Having models up and running for each problem, it was time to take the best models and tune them. Tuning is the process of maximizing a model’s performance without overfitting or creating too high of a variance. This is accomplished by selecting appropriate hyperparameters and testing them. For our price prediction problem we saw that the random forest and XGB models worked the best but the random forest was overfitting. I decided to tune the XGB model to achieve the best metrics possible.
After running a randomized search cv I was able to find the best hyperparameters to use. After adjusting the XGB model hyperparameters and running it we achieved some amazing evaluation metrics in comparison to our previous scores and baseline.
Now back to our building type problem. As stated before the random forest model was overfitting so I decided to tune the XGB model for this multiclass classification problem.
Just like before I used a randomized search cv to find the best hyperparameters and plugged them into our model. Again we were able to achieve our best score yet.
Now that we have our models tuned and running for each problem lets look at the permutation importance of each of them. Permutation feature importance is defined to be the decrease in a model score when a single feature value is randomly shuffled. This procedure breaks the relationship between the feature and the target, thus the drop in the model score is indicative of how much the model depends on the feature. On the left is the permutation feature importance for our price prediction and on the right is for our building type.
Most Important Features
Below is a list of the most important features to predict both our problems. On the left is the most important features for our price prediction problem and on the right is our building type prediction problem.
As the name would imply classification report is for classification problems only, below is the report for our building type problem.

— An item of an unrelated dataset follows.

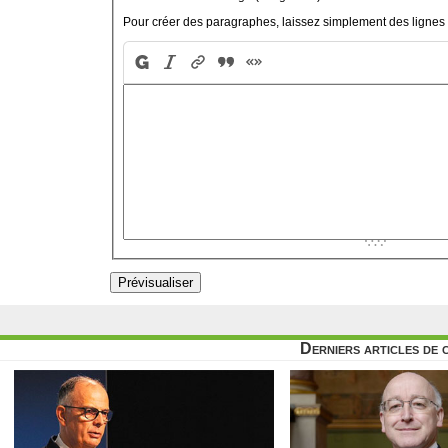
Pour créer des paragraphes, laissez simplement des lignes 
Derniers articles de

To clear things up 0–5 represent our different building types. Precision tells us what proportion of positive identifications were actually correct. While recall tells us what proportion of actual positives were identified correctly. F1 score combines precision and recall relative to a specific positive class, the F1 score can be interpreted as a weighted average of the precision and recall, where an F1 score reaches its best value at 1 and worst at 0.
Finally, we have come to our last metric the confusion matrix. This is another matric that only works with classification problems so this is representing our building type problem. After reviewing this confusion matrix we can see our model is good at predicting building types and the majority of the building types are 1,2, and 3.
In conclusion, the last four weeks were awesome, I learned a ton about machine learning and predictive models. While the end product might look good I had a ton of small problems throughout this project. These problems helped me learn and gain valuable insights into the machine learning world. Learning and having the ability to predict house prices and building type is the closest thing I have to a superpower. This project has done nothing but excite me about machine learning and AI. I hope to carry this enthusiasm into the next few months and continue to feed my curiosity!